** DATA SHOWN **
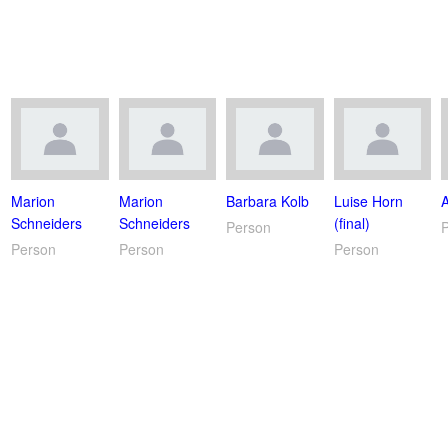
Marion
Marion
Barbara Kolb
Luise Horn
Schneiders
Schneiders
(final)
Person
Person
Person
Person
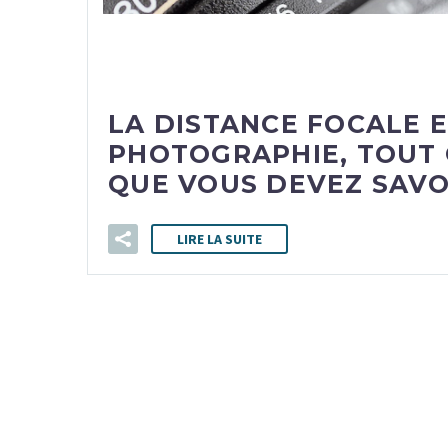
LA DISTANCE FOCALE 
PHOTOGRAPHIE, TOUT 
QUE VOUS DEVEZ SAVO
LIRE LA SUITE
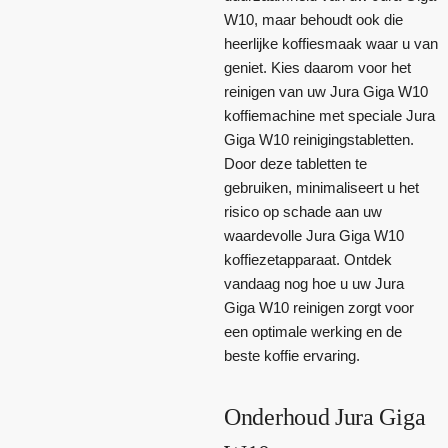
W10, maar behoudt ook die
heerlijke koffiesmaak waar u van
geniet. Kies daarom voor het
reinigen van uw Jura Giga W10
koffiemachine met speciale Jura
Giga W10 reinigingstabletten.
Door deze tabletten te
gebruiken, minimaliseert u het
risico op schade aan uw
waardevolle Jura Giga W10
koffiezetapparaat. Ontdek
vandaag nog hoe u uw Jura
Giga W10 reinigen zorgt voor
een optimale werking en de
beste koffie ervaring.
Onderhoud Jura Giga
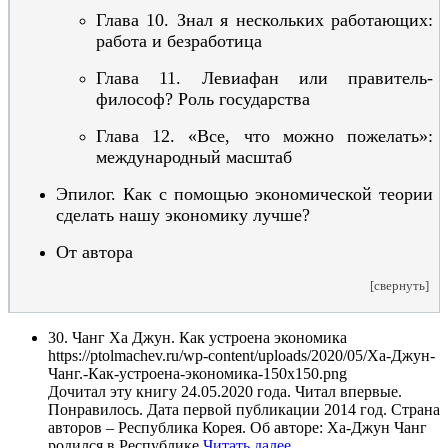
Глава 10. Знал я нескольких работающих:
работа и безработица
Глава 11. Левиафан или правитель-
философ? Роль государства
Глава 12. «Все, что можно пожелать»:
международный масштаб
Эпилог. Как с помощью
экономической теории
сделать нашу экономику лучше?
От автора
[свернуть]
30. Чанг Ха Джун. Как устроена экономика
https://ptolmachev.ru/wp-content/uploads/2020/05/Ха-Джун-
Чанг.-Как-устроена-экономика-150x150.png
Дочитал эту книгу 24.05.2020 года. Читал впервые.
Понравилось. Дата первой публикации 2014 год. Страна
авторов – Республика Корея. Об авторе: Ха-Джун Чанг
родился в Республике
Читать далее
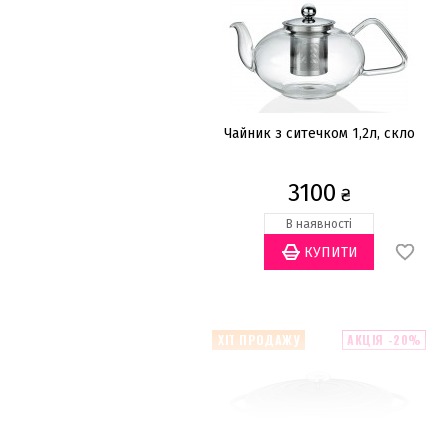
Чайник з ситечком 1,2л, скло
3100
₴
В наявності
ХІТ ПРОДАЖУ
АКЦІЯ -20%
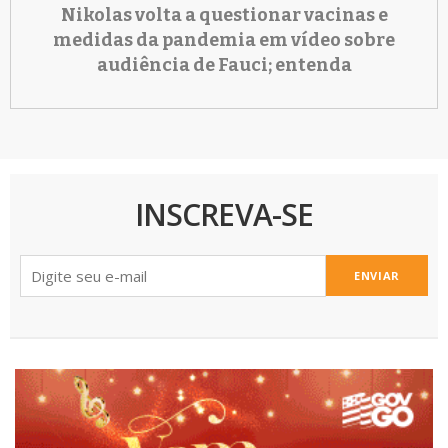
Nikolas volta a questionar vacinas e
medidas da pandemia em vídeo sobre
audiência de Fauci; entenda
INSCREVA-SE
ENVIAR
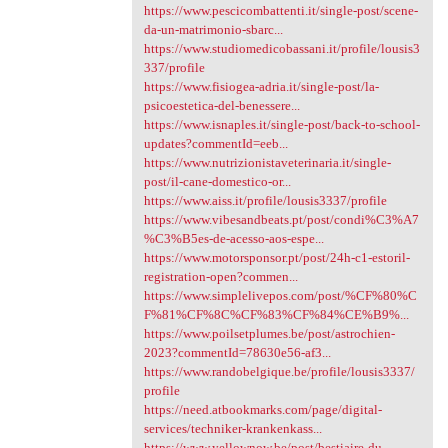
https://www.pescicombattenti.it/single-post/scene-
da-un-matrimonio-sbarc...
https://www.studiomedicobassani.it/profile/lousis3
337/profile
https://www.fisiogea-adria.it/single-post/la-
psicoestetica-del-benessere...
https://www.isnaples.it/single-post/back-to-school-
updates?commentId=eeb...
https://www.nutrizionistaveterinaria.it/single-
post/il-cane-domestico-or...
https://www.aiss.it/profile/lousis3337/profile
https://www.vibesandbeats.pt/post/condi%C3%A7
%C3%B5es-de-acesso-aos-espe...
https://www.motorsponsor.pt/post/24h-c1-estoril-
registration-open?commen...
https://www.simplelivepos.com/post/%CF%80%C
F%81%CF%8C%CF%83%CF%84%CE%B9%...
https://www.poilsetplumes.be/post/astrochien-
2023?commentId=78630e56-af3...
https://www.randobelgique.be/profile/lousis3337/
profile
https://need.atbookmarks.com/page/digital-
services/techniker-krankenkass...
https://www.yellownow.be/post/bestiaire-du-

** ASSIGNMENT **
Scan the listing above, and wherever a line holds the string "commentId", copy that line.

** SOLUTION **
updates?commentId=eeb...
2023?commentId=78630e56-af3...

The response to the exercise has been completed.